Connie and Tommy, the part-time librarian and the football hero, spend most of the movie finding, losing, and finding each other again, just in time to end the movie with the robust “Varsity Drag” and presumably living happily ever after. June Allyson and Peter Lawford, who played them, had a more complicated ever after. They accumulated a total of eight marriages, seven spouses (June married one guy twice), and five divorces. Alcoholism, substance abuse, and adultery were also themes in their real lives. Not judging June and Peter here, but sometimes it’s better to leave it at the fade-out.
Other times, it’s necessary to do a fade-in. Especially these days when watching what is referred to as cable news. These outlets have seemingly divided themselves into what I think of as two teams—the Bad News Bearers and the Pheaux News Phakes.
The Bad News Bearers, who have nothing to do with Tatum O’Neal, provide news, wrapped in commentary, and dressed in an ongoing narrative that seems designed to keep their more left-leaning audience a little agitated and tuning in for more.
Getting to actual news here is a bit like eating crawfish. One must break away the body/narrative from the tail/commentary to get to the meat/news. It’s a good deal of trouble, but it’s necessary. Any viewer seeking the actual news should know not to be distracted by questions or statements framed in conditional language. When these folks start with “If Trump/Biden/Bannon/Stone does this/that/the other,” they’re presenting a narrative, and it’s time to check out what’s on Turner Classic Movies.
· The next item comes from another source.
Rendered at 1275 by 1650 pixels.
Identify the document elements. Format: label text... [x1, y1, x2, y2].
Then there’s the commentary that includes qualifiers like “It seems to me that” or “This feels like”—which isn’t qualified commentary at all. It’s speculation dressed up as an observation and has as much validity in many cases as what the least prescient of one’s acquaintances might say.
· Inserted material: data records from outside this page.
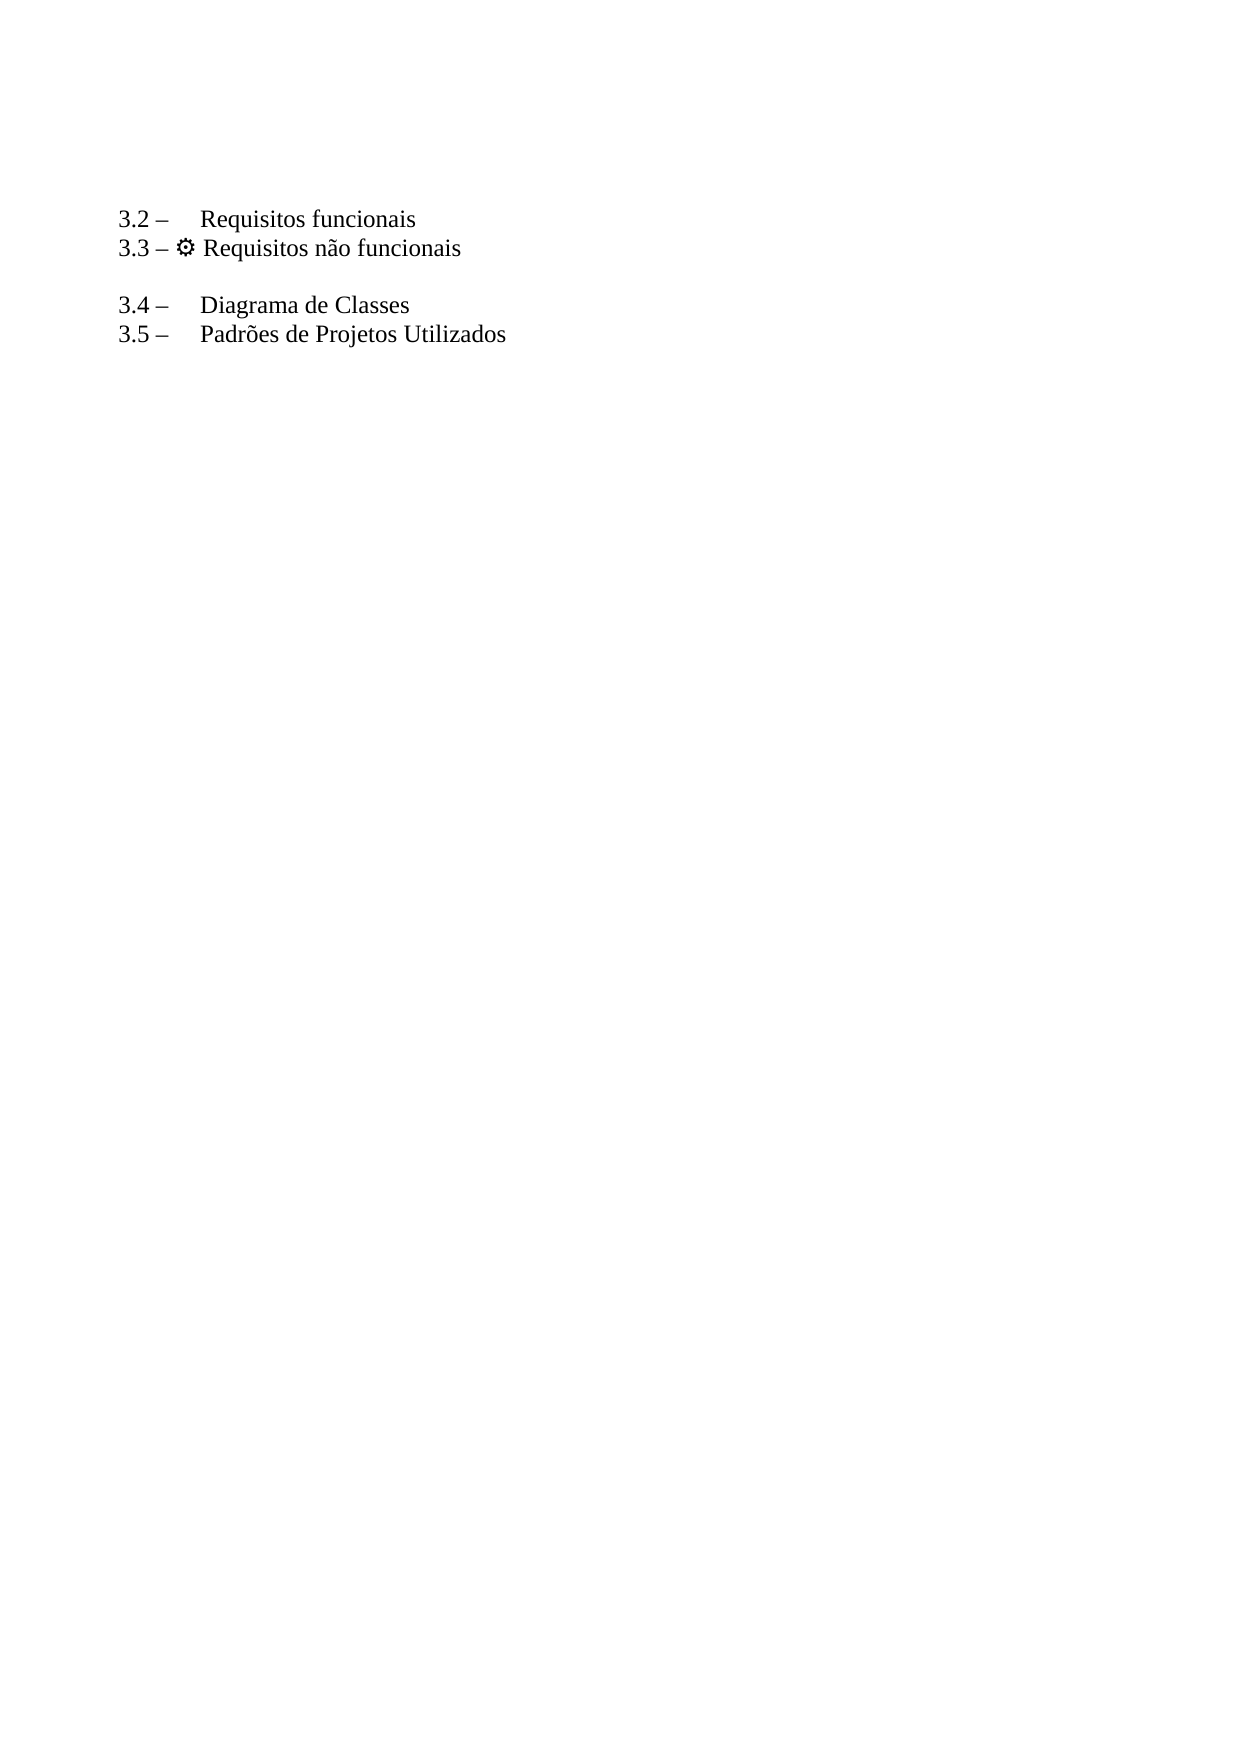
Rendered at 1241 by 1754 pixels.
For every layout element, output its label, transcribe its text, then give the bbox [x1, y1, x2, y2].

text 3.3 – ⚙️ Requisitos não funcionais [118, 233, 1122, 262]
text 3.2 – 📌 Requisitos funcionais [118, 204, 1122, 233]
text 3.5 – 🧩 Padrões de Projetos Utilizados [118, 319, 1122, 348]
text 3.4 – 📐 Diagrama de Classes [118, 291, 1122, 319]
The Pheaux News Phakes are given pseudo fancy spelling here to highlight the pretentious nature of their presenting themselves as news organizations at all. They cater to their right-leaning viewers with narrative and commentary, but there’s precious little meat inside that crawfish tail. By its own admission, for example, Fox News argued in court in defense of the slander suit against Tucker Carlson that he isn’t “stating actual facts” but is engaging in “non-literal commentary.” Whatever that is, it ain’t news.But here’s the good news. No one has to marinate in this. No one has to put the crawfish tail or body in their mouths. As long as the remote is working, one can drift off to another network, where it’s just possible that TCM is showing the real Good News. It’s bound to do you good.